According to a report by Times Select, President Cyril Ramaphosa’s lawyers have submitted in legal papers that Public Protector Busisiwe Mkhwebane was given two years’ worth of bank statements linked to the CR17 campaign funds that helped to get Ramaphosa elected ANC president.
This has apparently confounded his lawyers, since all she had been investigating, and was meant to have been investigating, was a R500,000 donation to the campaign from the controversial company Bosasa.
The Financial Intelligence Centre has been accused of breaking the law by being so freewheeling with SA banks’ private client information, which they are legally only allowed to have access to for the purposes of combating financial crimes.
Ramaphosa’s lawyers have further expressed the concern that Mkhwebane herself, or her office, leaked the CR17 bank statements, but she countered that someone else who must have done it as she wasn’t the only one with access to the documents.
Earlier this month, the presidency slammed the fact that the confidential banking information about the contributors to and recipients from Ramaphosa’s CR17 campaign had been leaked to the media.
Spokesperson Khusela Diko said the information, supposedly held only by the public protector, had included the bank statements of third parties, which had recorded private transactions and which were meant to be “strictly confidential”.
Laws that may compel public office bearers and parties to declare significant campaign donations have not yet been enacted in South Africa.
“The Presidency notes with grave concern what amounts to a violation of the constitutionally enshrined right to privacy. This is all the more troubling as it seems clear that this information had been, from the first instance, obtained in an illegal manner,” said Diko.
Two weeks ago, the high court granted a request to seal the banking records of donors to Ramaphosa’s campaign, though by then much of the info was already in the media’s hands.
As a result of the ruling, the public would not be able to access the financial records held by the court, which would usually be made available following their submission by Mkhwebane following Ramaphosa’s application for a judicial review of her report, which found the president had misled parliament over a R500,000 campaign donation from Bosasa CEO Gavin Watson.
She also claimed to be concerned about possible money laundering, which the presidency dismissed as evidence that she didn’t understand what money laundering actually is.

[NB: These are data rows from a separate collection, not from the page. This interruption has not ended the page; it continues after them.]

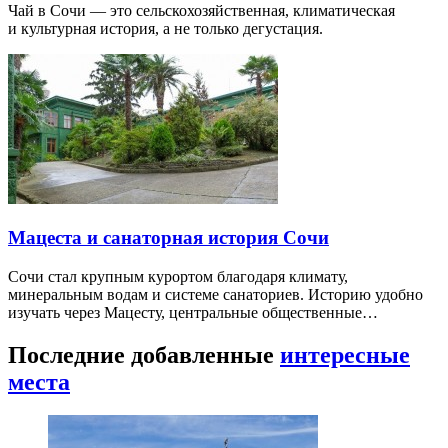
Чай в Сочи — это сельскохозяйственная, климатическая
и культурная история, а не только дегустация.
Мацеста и санаторная история Сочи
Сочи стал крупным курортом благодаря климату,
минеральным водам и системе санаториев. Историю удобно
изучать через Мацесту, центральные общественные…
Последние добавленные
интересные
места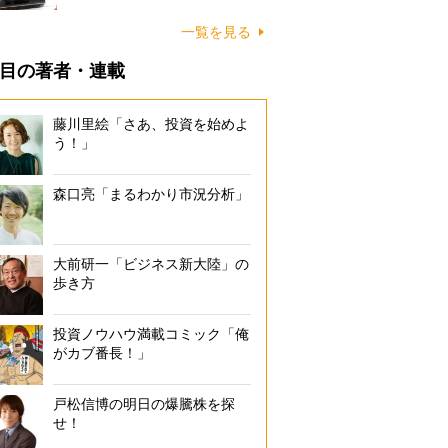
一覧を見る
目の著者・連載
藤川里絵「さあ、投資を始めよ
う！」
森口亮「まるわかり市況分析」
大前研一「ビジネス新大陸」の
歩き方
投資ノウハウ満載コミック「俺
がカブ番長！」
戸松信博の明日の爆騰株を探
せ！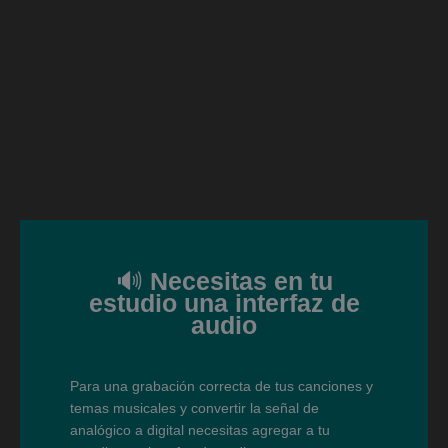
🔊
Necesitas en tu
estudio una interfaz de
audio
Para una grabación correcta de tus canciones y
temas musicales y convertir la señal de
analógico a digital necesitas agregar a tu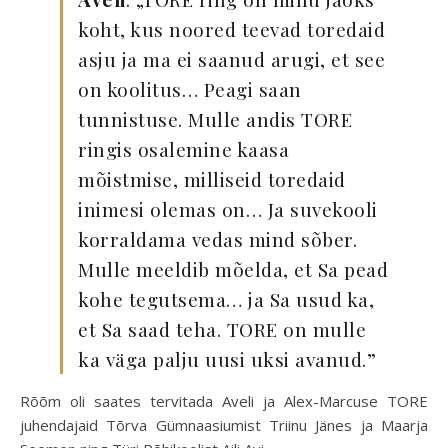
koht, kus noored teevad toredaid
asju ja ma ei saanud arugi, et see
on koolitus… Peagi saan
tunnistuse. Mulle andis TORE
ringis osalemine kaasa
mõistmise, milliseid toredaid
inimesi olemas on… Ja suvekooli
korraldama vedas mind sõber.
Mulle meeldib mõelda, et Sa pead
kohe tegutsema… ja Sa usud ka,
et Sa saad teha. TORE on mulle
ka väga palju uusi uksi avanud.”
Rõõm oli saates tervitada Aveli ja Alex-Marcuse TORE
juhendajaid Tõrva Gümnaasiumist Triinu Jänes ja Maarja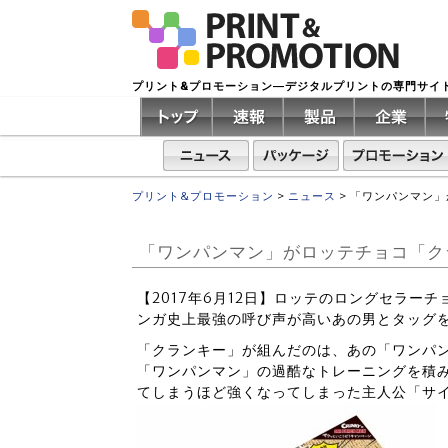
プリント&プロモーション―デジタルプリントの専門サイ
プリント&プロモーション
>
ニュース
>
「ワンパンマン」
「ワンパンマン」がロッテチョコ「ク
【2017年6月12日】ロッテのロングセラー
ンガ史上最強の呼び声が高いあの男とタッグ
「クランキー」が組んだのは、あの「ワンパ
「ワンパンマン」の過酷なトレーニングを積
てしまうほど強くなってしまった主人公「サ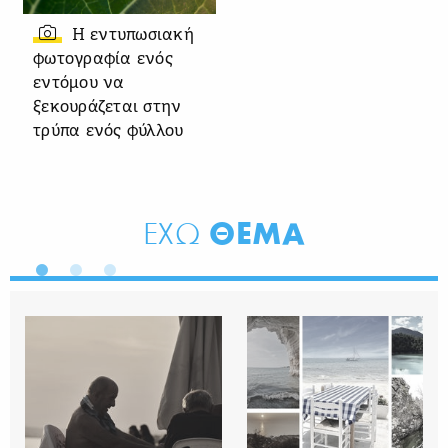
Η εντυπωσιακή
φωτογραφία ενός
εντόμου να
ξεκουράζεται στην
τρύπα ενός φύλλου
ΘΕΜΑ
ΕΧΩ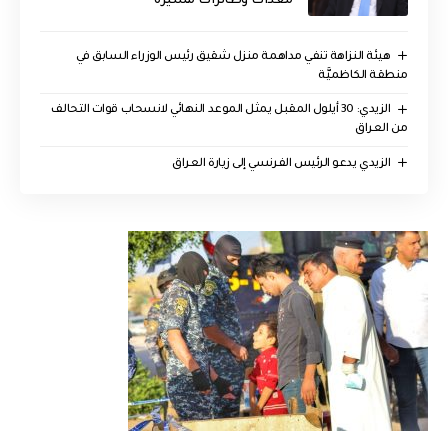
معدات وطائرات مسيرة
هيئة النزاهة تنفي مداهمة منزل شقيق رئيس الوزراء السابق في
منطقة الكاظميَّة
الزيدي: 30 أيلول المقبل يمثل الموعد النهائي لانسحاب قوات التحالف
من العراق
الزيدي يدعو الرئيس الفرنسي إلى زيارة العراق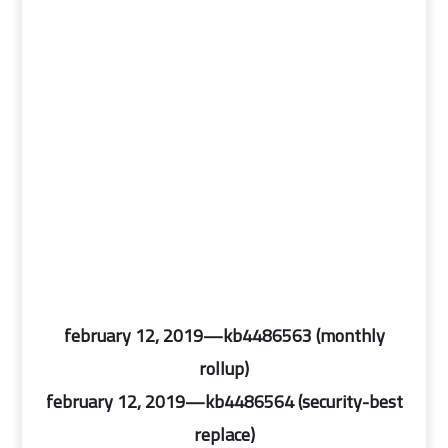
february 12, 2019—kb4486563 (monthly
rollup)
february 12, 2019—kb4486564 (security-best
replace)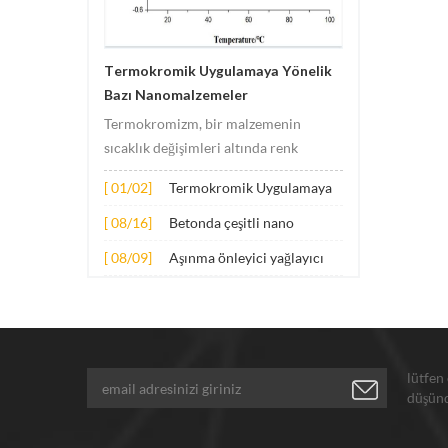
Termokromik Uygulamaya Yönelik
Bazı Nanomalzemeler
Termokromizm, bir malzemenin
sıcaklık değişimleri altında renk
değişimlerine uğradığı olguyu ifade
[ 01/02]
Termokromik Uygulamaya
eder. Bu değişikliğe genellikle
Yönelik Bazı
malzemenin elektronik veya moleküler
[ 08/16]
Betonda çeşitli nano
Nanomalzemeler
yapısındaki değişiklikler neden olur.
malzemelerin genişletilmiş
[ 08/09]
Aşınma önleyici yağlayıcı
Uygulama prensibi temel olarak
uygulaması
katkı maddeleri için
aşağıdaki hus...
nanopartiküller
lütfen
düşünd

Peter Harris, a lawyer representing Ramaphosa, said in a letter to Judge Aubrey Ledwaba: “We submit that the bank statements of EFFG2, Linked Environmental Services, Ria Tenda Trust and Cyril Ramaphosa Foundation accounts contain confidential information which must be protected.”
The public protector’s spokesperson, Oupa Segalwe, said at the time that Mkhwebane would not appeal the decision, but expressed disappointment over the sealing of the banking details.

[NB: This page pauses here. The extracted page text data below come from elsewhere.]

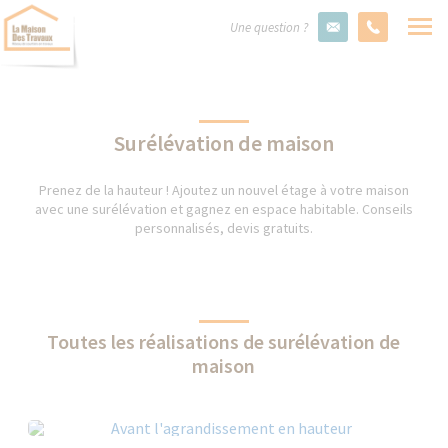
Une question ?
Surélévation de maison
Prenez de la hauteur ! Ajoutez un nouvel étage à votre maison
avec une surélévation et gagnez en espace habitable. Conseils
personnalisés, devis gratuits.
Toutes les réalisations de surélévation de
maison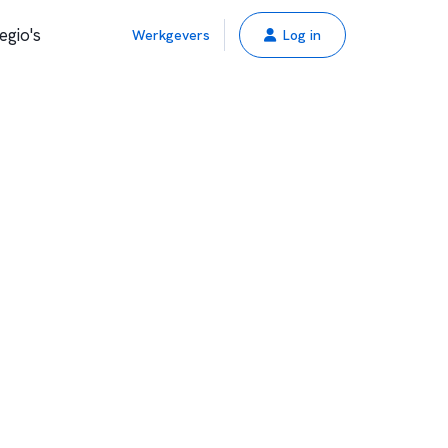
egio's
Werkgevers
Log in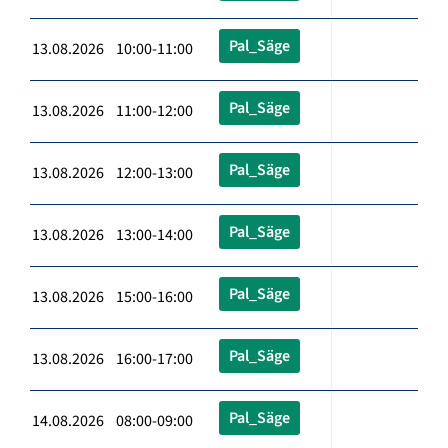
Pal_Säge
13.08.2026 10:00-11:00
Pal_Säge
13.08.2026 11:00-12:00
Pal_Säge
13.08.2026 12:00-13:00
Pal_Säge
13.08.2026 13:00-14:00
Pal_Säge
13.08.2026 15:00-16:00
Pal_Säge
13.08.2026 16:00-17:00
Pal_Säge
14.08.2026 08:00-09:00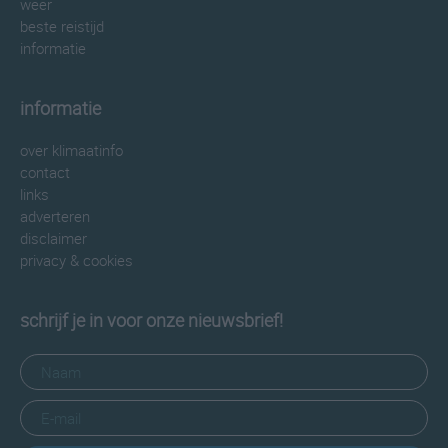
weer
beste reistijd
informatie
informatie
over klimaatinfo
contact
links
adverteren
disclaimer
privacy & cookies
schrijf je in voor onze nieuwsbrief!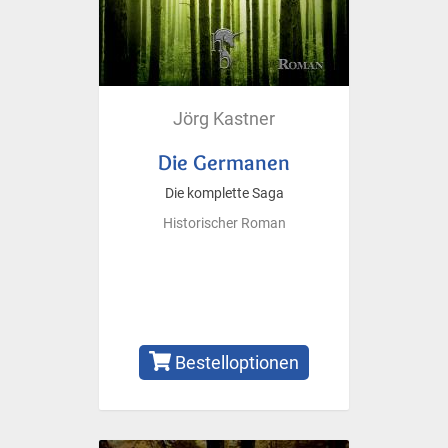
Jörg Kastner
Die Germanen
Die komplette Saga
Historischer Roman
Bestelloptionen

Segalwe said: “The judge took a decision to seal the records purely on the basis of the insinuations that the records were obtained illegally. It appears that the president was only interested in protecting his donors, who did not make representation that they did not want their details of financial funding be made public.”
The president was also granted an interdict, unopposed by the public protector, preventing her from enforcing any of the remedial action in her report until his judicial review had been concluded.